Os mares que circundam a Península de Kamchatka escondem duas das mais profundas e extensas fossas marinhas do planeta. São a expressão orográfica da tectônica de placas por trás do poderoso terremoto que ali ocorreu nesta quarta-feira, no extremo leste da Rússia. Uma missão científica descobriu agora que ali também se encontram os ecossistemas mais profundos da Terra. Os resultados de cerca de trinta mergulhos submersíveis, publicados nesta quarta-feira na Nature , mostram como diversos seres vivos complexos vivem em um ambiente rico em metano e sulfeto de hidrogênio, pobre em oxigênio e, claro, onde nem mesmo um raio de luz chega.
Ao largo de Kamchatka, bem no mar, encontra-se a Fossa das Curilas-Kamchatka, um abismo de 2.100 quilômetros de extensão que se estende ao sul do Japão. Formando um ângulo de quase 45°, ela encontra a parte ocidental da Fossa das Aleutas, que se estende do Alasca, formando uma fissura na terra que se estende por mais 2.900 km.
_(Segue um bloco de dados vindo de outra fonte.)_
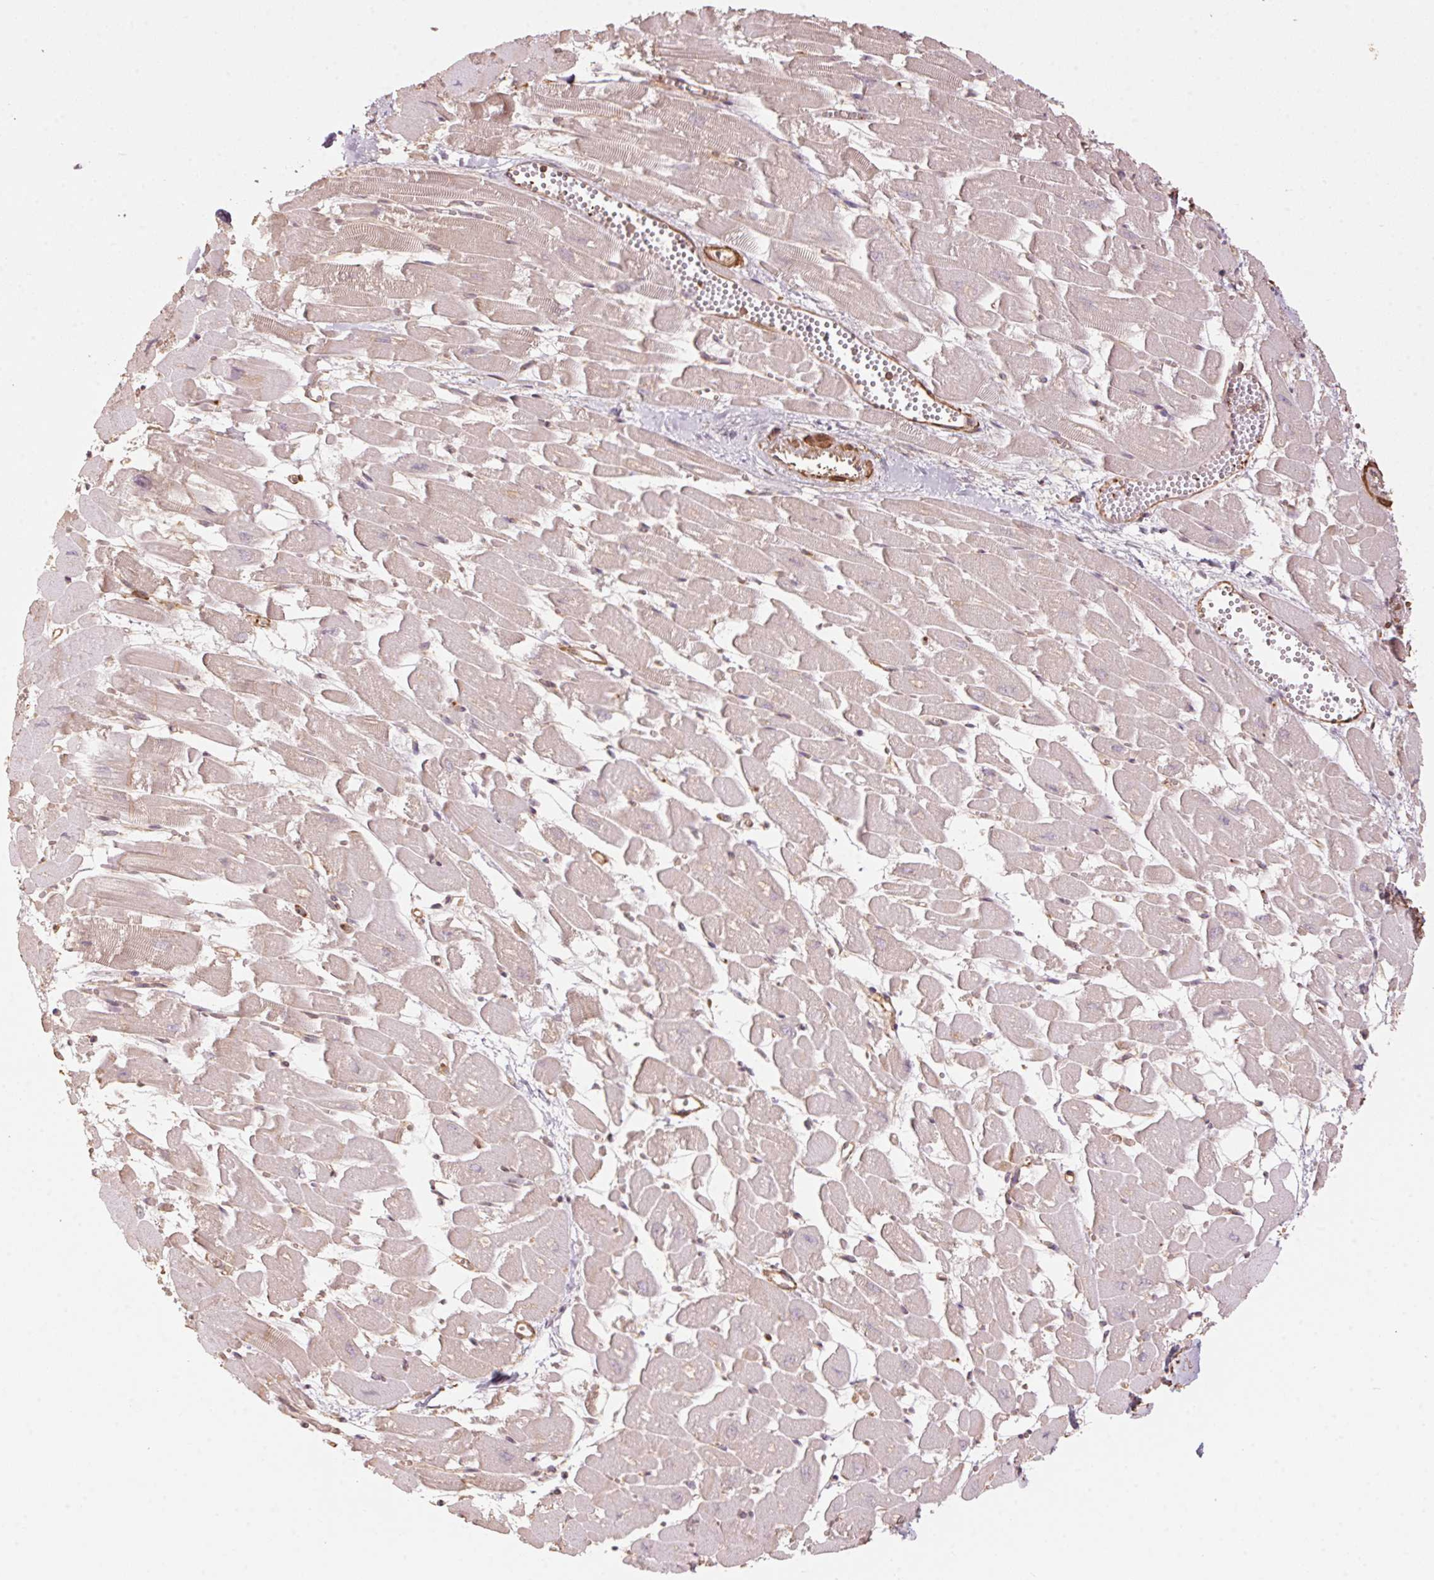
{"staining": {"intensity": "weak", "quantity": "25%-75%", "location": "cytoplasmic/membranous"}, "tissue": "heart muscle", "cell_type": "Cardiomyocytes", "image_type": "normal", "snomed": [{"axis": "morphology", "description": "Normal tissue, NOS"}, {"axis": "topography", "description": "Heart"}], "caption": "Weak cytoplasmic/membranous staining is identified in approximately 25%-75% of cardiomyocytes in unremarkable heart muscle.", "gene": "QDPR", "patient": {"sex": "female", "age": 52}}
Aqui estão algumas das áreas mais profundas do planeta, depois da Abismo das Sereias, na Fossa das Marianas .
Sua origem reside no fato de que até seis placas tectônicas diferentes se encontram nessa região. A Fossa das Curilas e Kamchatka, por exemplo, é o resultado da colisão da Placa do Pacífico com a Placa de Okhotsk sob a pressão norte da Placa Norte-Americana. Acredita-se que essa subducção esteja por trás do terremoto de magnitude 8,8 desta quarta-feira. Essa dinâmica cria buracos na crosta terrestre que chegam a atingir 9.578 metros de profundidade. Lá embaixo, sem luz ou oxigênio, não se esperaria vida, mas descobriram que ela existe; e é muito complexa, abundante e diversa.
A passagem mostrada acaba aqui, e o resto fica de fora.